Was found in a house up in Rockhampton QLD .
Snake is around 45cm long?
Experts! say its a brown yet others say its a white-crown snake.
Snake was a little agressive on capture but has been released back into the bush.
Any one can say for sure if its one or the other...
cheers


----------



## Magpie (Apr 3, 2008)

It's a crowned snake for sure, the head shape is a dead giveaway.


----------



## Jonno from ERD (Apr 3, 2008)

Yes, it's a White Crowned Snake - Cacophis harrieattae.

Juvenile Eastern Brown Snakes will always have a black band on their nape and a black blotch on the top of their head, and are very rarely, if ever, black in body colouration.
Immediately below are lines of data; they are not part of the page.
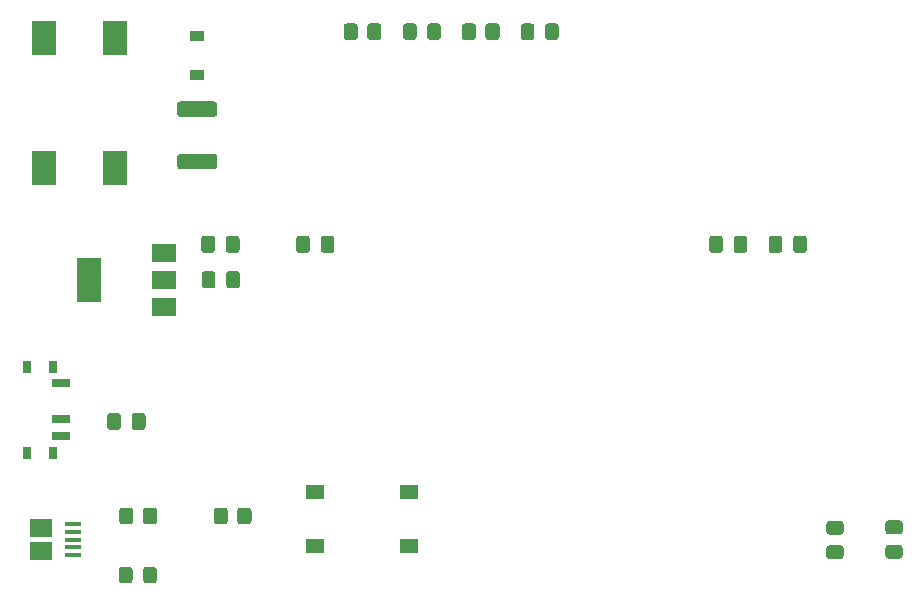
<source format=gbr>
%TF.GenerationSoftware,KiCad,Pcbnew,(5.1.9)-1*%
%TF.CreationDate,2021-06-11T11:12:06+10:00*%
%TF.ProjectId,AVRDevBoard,41565244-6576-4426-9f61-72642e6b6963,rev?*%
%TF.SameCoordinates,Original*%
%TF.FileFunction,Paste,Top*%
%TF.FilePolarity,Positive*%
%FSLAX46Y46*%
G04 Gerber Fmt 4.6, Leading zero omitted, Abs format (unit mm)*
G04 Created by KiCad (PCBNEW (5.1.9)-1) date 2021-06-11 11:12:06*
%MOMM*%
%LPD*%
G01*
G04 APERTURE LIST*
%ADD10R,1.200000X0.900000*%
%ADD11R,2.000000X3.000000*%
%ADD12R,1.900000X1.500000*%
%ADD13R,1.350000X0.400000*%
%ADD14R,1.500000X0.700000*%
%ADD15R,0.800000X1.000000*%
%ADD16R,1.550000X1.300000*%
%ADD17R,2.000000X3.800000*%
%ADD18R,2.000000X1.500000*%
G04 APERTURE END LIST*
%TO.C,C1*%
G36*
G01*
X39450000Y-113475000D02*
X39450000Y-112525000D01*
G75*
G02*
X39700000Y-112275000I250000J0D01*
G01*
X40375000Y-112275000D01*
G75*
G02*
X40625000Y-112525000I0J-250000D01*
G01*
X40625000Y-113475000D01*
G75*
G02*
X40375000Y-113725000I-250000J0D01*
G01*
X39700000Y-113725000D01*
G75*
G02*
X39450000Y-113475000I0J250000D01*
G01*
G37*
G36*
G01*
X37375000Y-113475000D02*
X37375000Y-112525000D01*
G75*
G02*
X37625000Y-112275000I250000J0D01*
G01*
X38300000Y-112275000D01*
G75*
G02*
X38550000Y-112525000I0J-250000D01*
G01*
X38550000Y-113475000D01*
G75*
G02*
X38300000Y-113725000I-250000J0D01*
G01*
X37625000Y-113725000D01*
G75*
G02*
X37375000Y-113475000I0J250000D01*
G01*
G37*
%TD*%
%TO.C,C2*%
G36*
G01*
X47412500Y-98475000D02*
X47412500Y-97525000D01*
G75*
G02*
X47662500Y-97275000I250000J0D01*
G01*
X48337500Y-97275000D01*
G75*
G02*
X48587500Y-97525000I0J-250000D01*
G01*
X48587500Y-98475000D01*
G75*
G02*
X48337500Y-98725000I-250000J0D01*
G01*
X47662500Y-98725000D01*
G75*
G02*
X47412500Y-98475000I0J250000D01*
G01*
G37*
G36*
G01*
X45337500Y-98475000D02*
X45337500Y-97525000D01*
G75*
G02*
X45587500Y-97275000I250000J0D01*
G01*
X46262500Y-97275000D01*
G75*
G02*
X46512500Y-97525000I0J-250000D01*
G01*
X46512500Y-98475000D01*
G75*
G02*
X46262500Y-98725000I-250000J0D01*
G01*
X45587500Y-98725000D01*
G75*
G02*
X45337500Y-98475000I0J250000D01*
G01*
G37*
%TD*%
%TO.C,C3*%
G36*
G01*
X45375000Y-101475000D02*
X45375000Y-100525000D01*
G75*
G02*
X45625000Y-100275000I250000J0D01*
G01*
X46300000Y-100275000D01*
G75*
G02*
X46550000Y-100525000I0J-250000D01*
G01*
X46550000Y-101475000D01*
G75*
G02*
X46300000Y-101725000I-250000J0D01*
G01*
X45625000Y-101725000D01*
G75*
G02*
X45375000Y-101475000I0J250000D01*
G01*
G37*
G36*
G01*
X47450000Y-101475000D02*
X47450000Y-100525000D01*
G75*
G02*
X47700000Y-100275000I250000J0D01*
G01*
X48375000Y-100275000D01*
G75*
G02*
X48625000Y-100525000I0J-250000D01*
G01*
X48625000Y-101475000D01*
G75*
G02*
X48375000Y-101725000I-250000J0D01*
G01*
X47700000Y-101725000D01*
G75*
G02*
X47450000Y-101475000I0J250000D01*
G01*
G37*
%TD*%
%TO.C,C4*%
G36*
G01*
X98525000Y-121412500D02*
X99475000Y-121412500D01*
G75*
G02*
X99725000Y-121662500I0J-250000D01*
G01*
X99725000Y-122337500D01*
G75*
G02*
X99475000Y-122587500I-250000J0D01*
G01*
X98525000Y-122587500D01*
G75*
G02*
X98275000Y-122337500I0J250000D01*
G01*
X98275000Y-121662500D01*
G75*
G02*
X98525000Y-121412500I250000J0D01*
G01*
G37*
G36*
G01*
X98525000Y-123487500D02*
X99475000Y-123487500D01*
G75*
G02*
X99725000Y-123737500I0J-250000D01*
G01*
X99725000Y-124412500D01*
G75*
G02*
X99475000Y-124662500I-250000J0D01*
G01*
X98525000Y-124662500D01*
G75*
G02*
X98275000Y-124412500I0J250000D01*
G01*
X98275000Y-123737500D01*
G75*
G02*
X98525000Y-123487500I250000J0D01*
G01*
G37*
%TD*%
%TO.C,C5*%
G36*
G01*
X103525000Y-123450000D02*
X104475000Y-123450000D01*
G75*
G02*
X104725000Y-123700000I0J-250000D01*
G01*
X104725000Y-124375000D01*
G75*
G02*
X104475000Y-124625000I-250000J0D01*
G01*
X103525000Y-124625000D01*
G75*
G02*
X103275000Y-124375000I0J250000D01*
G01*
X103275000Y-123700000D01*
G75*
G02*
X103525000Y-123450000I250000J0D01*
G01*
G37*
G36*
G01*
X103525000Y-121375000D02*
X104475000Y-121375000D01*
G75*
G02*
X104725000Y-121625000I0J-250000D01*
G01*
X104725000Y-122300000D01*
G75*
G02*
X104475000Y-122550000I-250000J0D01*
G01*
X103525000Y-122550000D01*
G75*
G02*
X103275000Y-122300000I0J250000D01*
G01*
X103275000Y-121625000D01*
G75*
G02*
X103525000Y-121375000I250000J0D01*
G01*
G37*
%TD*%
%TO.C,C6*%
G36*
G01*
X93375000Y-98475000D02*
X93375000Y-97525000D01*
G75*
G02*
X93625000Y-97275000I250000J0D01*
G01*
X94300000Y-97275000D01*
G75*
G02*
X94550000Y-97525000I0J-250000D01*
G01*
X94550000Y-98475000D01*
G75*
G02*
X94300000Y-98725000I-250000J0D01*
G01*
X93625000Y-98725000D01*
G75*
G02*
X93375000Y-98475000I0J250000D01*
G01*
G37*
G36*
G01*
X95450000Y-98475000D02*
X95450000Y-97525000D01*
G75*
G02*
X95700000Y-97275000I250000J0D01*
G01*
X96375000Y-97275000D01*
G75*
G02*
X96625000Y-97525000I0J-250000D01*
G01*
X96625000Y-98475000D01*
G75*
G02*
X96375000Y-98725000I-250000J0D01*
G01*
X95700000Y-98725000D01*
G75*
G02*
X95450000Y-98475000I0J250000D01*
G01*
G37*
%TD*%
%TO.C,C7*%
G36*
G01*
X91587500Y-97525000D02*
X91587500Y-98475000D01*
G75*
G02*
X91337500Y-98725000I-250000J0D01*
G01*
X90662500Y-98725000D01*
G75*
G02*
X90412500Y-98475000I0J250000D01*
G01*
X90412500Y-97525000D01*
G75*
G02*
X90662500Y-97275000I250000J0D01*
G01*
X91337500Y-97275000D01*
G75*
G02*
X91587500Y-97525000I0J-250000D01*
G01*
G37*
G36*
G01*
X89512500Y-97525000D02*
X89512500Y-98475000D01*
G75*
G02*
X89262500Y-98725000I-250000J0D01*
G01*
X88587500Y-98725000D01*
G75*
G02*
X88337500Y-98475000I0J250000D01*
G01*
X88337500Y-97525000D01*
G75*
G02*
X88587500Y-97275000I250000J0D01*
G01*
X89262500Y-97275000D01*
G75*
G02*
X89512500Y-97525000I0J-250000D01*
G01*
G37*
%TD*%
%TO.C,C8*%
G36*
G01*
X54550000Y-97525000D02*
X54550000Y-98475000D01*
G75*
G02*
X54300000Y-98725000I-250000J0D01*
G01*
X53625000Y-98725000D01*
G75*
G02*
X53375000Y-98475000I0J250000D01*
G01*
X53375000Y-97525000D01*
G75*
G02*
X53625000Y-97275000I250000J0D01*
G01*
X54300000Y-97275000D01*
G75*
G02*
X54550000Y-97525000I0J-250000D01*
G01*
G37*
G36*
G01*
X56625000Y-97525000D02*
X56625000Y-98475000D01*
G75*
G02*
X56375000Y-98725000I-250000J0D01*
G01*
X55700000Y-98725000D01*
G75*
G02*
X55450000Y-98475000I0J250000D01*
G01*
X55450000Y-97525000D01*
G75*
G02*
X55700000Y-97275000I250000J0D01*
G01*
X56375000Y-97275000D01*
G75*
G02*
X56625000Y-97525000I0J-250000D01*
G01*
G37*
%TD*%
D10*
%TO.C,D1*%
X45000000Y-83650000D03*
X45000000Y-80350000D03*
%TD*%
%TO.C,D2*%
G36*
G01*
X65625000Y-79549999D02*
X65625000Y-80450001D01*
G75*
G02*
X65375001Y-80700000I-249999J0D01*
G01*
X64724999Y-80700000D01*
G75*
G02*
X64475000Y-80450001I0J249999D01*
G01*
X64475000Y-79549999D01*
G75*
G02*
X64724999Y-79300000I249999J0D01*
G01*
X65375001Y-79300000D01*
G75*
G02*
X65625000Y-79549999I0J-249999D01*
G01*
G37*
G36*
G01*
X63575000Y-79549999D02*
X63575000Y-80450001D01*
G75*
G02*
X63325001Y-80700000I-249999J0D01*
G01*
X62674999Y-80700000D01*
G75*
G02*
X62425000Y-80450001I0J249999D01*
G01*
X62425000Y-79549999D01*
G75*
G02*
X62674999Y-79300000I249999J0D01*
G01*
X63325001Y-79300000D01*
G75*
G02*
X63575000Y-79549999I0J-249999D01*
G01*
G37*
%TD*%
%TO.C,D3*%
G36*
G01*
X73550000Y-79549999D02*
X73550000Y-80450001D01*
G75*
G02*
X73300001Y-80700000I-249999J0D01*
G01*
X72649999Y-80700000D01*
G75*
G02*
X72400000Y-80450001I0J249999D01*
G01*
X72400000Y-79549999D01*
G75*
G02*
X72649999Y-79300000I249999J0D01*
G01*
X73300001Y-79300000D01*
G75*
G02*
X73550000Y-79549999I0J-249999D01*
G01*
G37*
G36*
G01*
X75600000Y-79549999D02*
X75600000Y-80450001D01*
G75*
G02*
X75350001Y-80700000I-249999J0D01*
G01*
X74699999Y-80700000D01*
G75*
G02*
X74450000Y-80450001I0J249999D01*
G01*
X74450000Y-79549999D01*
G75*
G02*
X74699999Y-79300000I249999J0D01*
G01*
X75350001Y-79300000D01*
G75*
G02*
X75600000Y-79549999I0J-249999D01*
G01*
G37*
%TD*%
%TO.C,D4*%
G36*
G01*
X38375000Y-126450001D02*
X38375000Y-125549999D01*
G75*
G02*
X38624999Y-125300000I249999J0D01*
G01*
X39275001Y-125300000D01*
G75*
G02*
X39525000Y-125549999I0J-249999D01*
G01*
X39525000Y-126450001D01*
G75*
G02*
X39275001Y-126700000I-249999J0D01*
G01*
X38624999Y-126700000D01*
G75*
G02*
X38375000Y-126450001I0J249999D01*
G01*
G37*
G36*
G01*
X40425000Y-126450001D02*
X40425000Y-125549999D01*
G75*
G02*
X40674999Y-125300000I249999J0D01*
G01*
X41325001Y-125300000D01*
G75*
G02*
X41575000Y-125549999I0J-249999D01*
G01*
X41575000Y-126450001D01*
G75*
G02*
X41325001Y-126700000I-249999J0D01*
G01*
X40674999Y-126700000D01*
G75*
G02*
X40425000Y-126450001I0J249999D01*
G01*
G37*
%TD*%
%TO.C,F1*%
G36*
G01*
X43550000Y-85900000D02*
X46450000Y-85900000D01*
G75*
G02*
X46700000Y-86150000I0J-250000D01*
G01*
X46700000Y-86950000D01*
G75*
G02*
X46450000Y-87200000I-250000J0D01*
G01*
X43550000Y-87200000D01*
G75*
G02*
X43300000Y-86950000I0J250000D01*
G01*
X43300000Y-86150000D01*
G75*
G02*
X43550000Y-85900000I250000J0D01*
G01*
G37*
G36*
G01*
X43550000Y-90350000D02*
X46450000Y-90350000D01*
G75*
G02*
X46700000Y-90600000I0J-250000D01*
G01*
X46700000Y-91400000D01*
G75*
G02*
X46450000Y-91650000I-250000J0D01*
G01*
X43550000Y-91650000D01*
G75*
G02*
X43300000Y-91400000I0J250000D01*
G01*
X43300000Y-90600000D01*
G75*
G02*
X43550000Y-90350000I250000J0D01*
G01*
G37*
%TD*%
D11*
%TO.C,J9*%
X32000000Y-80500000D03*
X38000000Y-80500000D03*
X38000000Y-91500000D03*
X32000000Y-91500000D03*
%TD*%
D12*
%TO.C,J10*%
X31762500Y-124000000D03*
D13*
X34462500Y-122350000D03*
X34462500Y-121700000D03*
X34462500Y-124300000D03*
X34462500Y-123650000D03*
X34462500Y-123000000D03*
D12*
X31762500Y-122000000D03*
%TD*%
%TO.C,R1*%
G36*
G01*
X47600000Y-120549999D02*
X47600000Y-121450001D01*
G75*
G02*
X47350001Y-121700000I-249999J0D01*
G01*
X46649999Y-121700000D01*
G75*
G02*
X46400000Y-121450001I0J249999D01*
G01*
X46400000Y-120549999D01*
G75*
G02*
X46649999Y-120300000I249999J0D01*
G01*
X47350001Y-120300000D01*
G75*
G02*
X47600000Y-120549999I0J-249999D01*
G01*
G37*
G36*
G01*
X49600000Y-120549999D02*
X49600000Y-121450001D01*
G75*
G02*
X49350001Y-121700000I-249999J0D01*
G01*
X48649999Y-121700000D01*
G75*
G02*
X48400000Y-121450001I0J249999D01*
G01*
X48400000Y-120549999D01*
G75*
G02*
X48649999Y-120300000I249999J0D01*
G01*
X49350001Y-120300000D01*
G75*
G02*
X49600000Y-120549999I0J-249999D01*
G01*
G37*
%TD*%
%TO.C,R2*%
G36*
G01*
X60600000Y-79549999D02*
X60600000Y-80450001D01*
G75*
G02*
X60350001Y-80700000I-249999J0D01*
G01*
X59649999Y-80700000D01*
G75*
G02*
X59400000Y-80450001I0J249999D01*
G01*
X59400000Y-79549999D01*
G75*
G02*
X59649999Y-79300000I249999J0D01*
G01*
X60350001Y-79300000D01*
G75*
G02*
X60600000Y-79549999I0J-249999D01*
G01*
G37*
G36*
G01*
X58600000Y-79549999D02*
X58600000Y-80450001D01*
G75*
G02*
X58350001Y-80700000I-249999J0D01*
G01*
X57649999Y-80700000D01*
G75*
G02*
X57400000Y-80450001I0J249999D01*
G01*
X57400000Y-79549999D01*
G75*
G02*
X57649999Y-79300000I249999J0D01*
G01*
X58350001Y-79300000D01*
G75*
G02*
X58600000Y-79549999I0J-249999D01*
G01*
G37*
%TD*%
%TO.C,R3*%
G36*
G01*
X68600000Y-79549999D02*
X68600000Y-80450001D01*
G75*
G02*
X68350001Y-80700000I-249999J0D01*
G01*
X67649999Y-80700000D01*
G75*
G02*
X67400000Y-80450001I0J249999D01*
G01*
X67400000Y-79549999D01*
G75*
G02*
X67649999Y-79300000I249999J0D01*
G01*
X68350001Y-79300000D01*
G75*
G02*
X68600000Y-79549999I0J-249999D01*
G01*
G37*
G36*
G01*
X70600000Y-79549999D02*
X70600000Y-80450001D01*
G75*
G02*
X70350001Y-80700000I-249999J0D01*
G01*
X69649999Y-80700000D01*
G75*
G02*
X69400000Y-80450001I0J249999D01*
G01*
X69400000Y-79549999D01*
G75*
G02*
X69649999Y-79300000I249999J0D01*
G01*
X70350001Y-79300000D01*
G75*
G02*
X70600000Y-79549999I0J-249999D01*
G01*
G37*
%TD*%
%TO.C,R4*%
G36*
G01*
X41600000Y-120549999D02*
X41600000Y-121450001D01*
G75*
G02*
X41350001Y-121700000I-249999J0D01*
G01*
X40649999Y-121700000D01*
G75*
G02*
X40400000Y-121450001I0J249999D01*
G01*
X40400000Y-120549999D01*
G75*
G02*
X40649999Y-120300000I249999J0D01*
G01*
X41350001Y-120300000D01*
G75*
G02*
X41600000Y-120549999I0J-249999D01*
G01*
G37*
G36*
G01*
X39600000Y-120549999D02*
X39600000Y-121450001D01*
G75*
G02*
X39350001Y-121700000I-249999J0D01*
G01*
X38649999Y-121700000D01*
G75*
G02*
X38400000Y-121450001I0J249999D01*
G01*
X38400000Y-120549999D01*
G75*
G02*
X38649999Y-120300000I249999J0D01*
G01*
X39350001Y-120300000D01*
G75*
G02*
X39600000Y-120549999I0J-249999D01*
G01*
G37*
%TD*%
D14*
%TO.C,SW1*%
X33430000Y-109750000D03*
X33430000Y-112750000D03*
X33430000Y-114250000D03*
D15*
X30570000Y-108350000D03*
X30570000Y-115650000D03*
X32780000Y-115650000D03*
X32780000Y-108350000D03*
%TD*%
D16*
%TO.C,RESET*%
X55000000Y-123500000D03*
X55000000Y-119000000D03*
X62950000Y-119000000D03*
X62950000Y-123500000D03*
%TD*%
D17*
%TO.C,U1*%
X35850000Y-101000000D03*
D18*
X42150000Y-101000000D03*
X42150000Y-98700000D03*
X42150000Y-103300000D03*
%TD*%
M02*

</source>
They most definitely never have a white band on their nape.


----------



## -Andrew- (Apr 3, 2008)

Definately a white crown snake as the crown snakes have that typical stance when being defensive.
Head shape is very different to a brown also.


----------



## WombleHerp (Apr 3, 2008)

whoever told you it was a brown was obviously not trying to hard to identify it :?
its definately a crowned.
as stated before, the head shape, the scales, and the patterning are all obvious for a crowned and yours is a white crowned 





Nat


----------



## $NaKe PiMp (Apr 3, 2008)

how could you mix a crown with a brown how dumb

poor old crown


i got a call to a vet to come look at a juvnile red bellie black,and when i got there was greeted with a glass jar with a young crown snake
they thought it was a black snake

poor ole crown snakes
crown snake in it


----------



## jase75 (Apr 3, 2008)

Yes its def a White Crown Snake.


----------



## ryanharvey1993 (Apr 3, 2008)

awsome find, definately a white crowned snake


----------



## garyjoh (Apr 3, 2008)

thanks everyone for that! I thought it would be but I am no snake expert.
Little fellow is now at a new location away from houses..


----------